Seven minutes of faith in a machine; faith in Man's accomplishments.

We will post appropriate photos in the gallery of the Church of Man. If you do not yet belong to our Church, please read the formation announcement in the pertinent article here.

The Mars landing was almost as dramatic as the first manned moon landing.

No, folks, it was not done in Hollywood.

Curiosity
Unfortunately, it is reported that China is angry and has summoned the US Ambassador to report for a lecture. Evidently China has claimed Mars because of the historical precedent that it is called "the Red Planet." They don't like the U.S. dropping one-ton off-road vehicles onto their dirt.

Well, that will play out as will nine-dash crayon drawings done by a Chinese seventh grader that authorizes Chinese warships to cruise off the coast of Luzon.

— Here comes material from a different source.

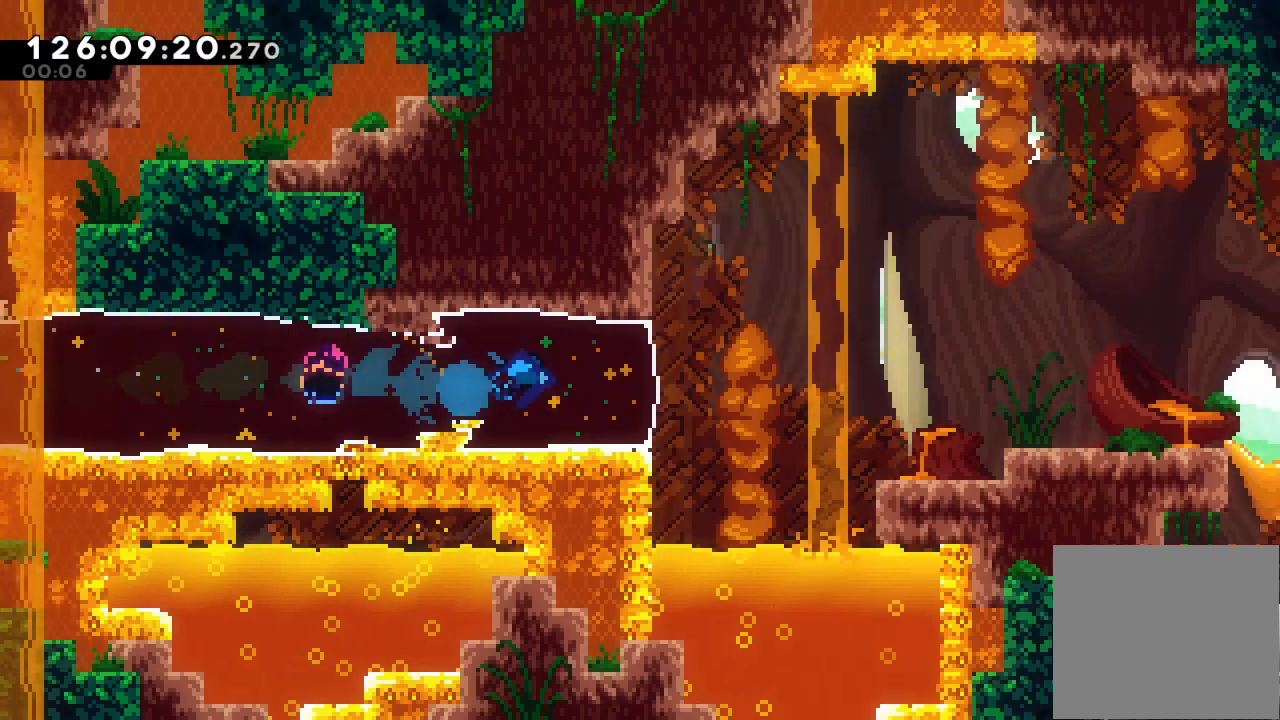
{"keys": ["d", "right"], "events": [[233, "d", "down"]]}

I think that whole nation is smoking dope.

The cost of the Mars venture is $2.6 billion.

At an exchange rate of 41.83 pesos per dollar that is:

  • P 108,758,000,000 or 108.8 billion pesos.

That would feed a lot of Filipinos, eh? Build a lot of classrooms.

It would feed a lot of homeless Americans, too; give them a good meal, a bed and a shower. It would bail out a lot of underwater homeowners or college graduates sucking on loan payments.  Or help fund Social Security.

But the U.S. chose to invest the money in Mars.

Good idea or bad? THAT is the point of this article, or the essential question at least.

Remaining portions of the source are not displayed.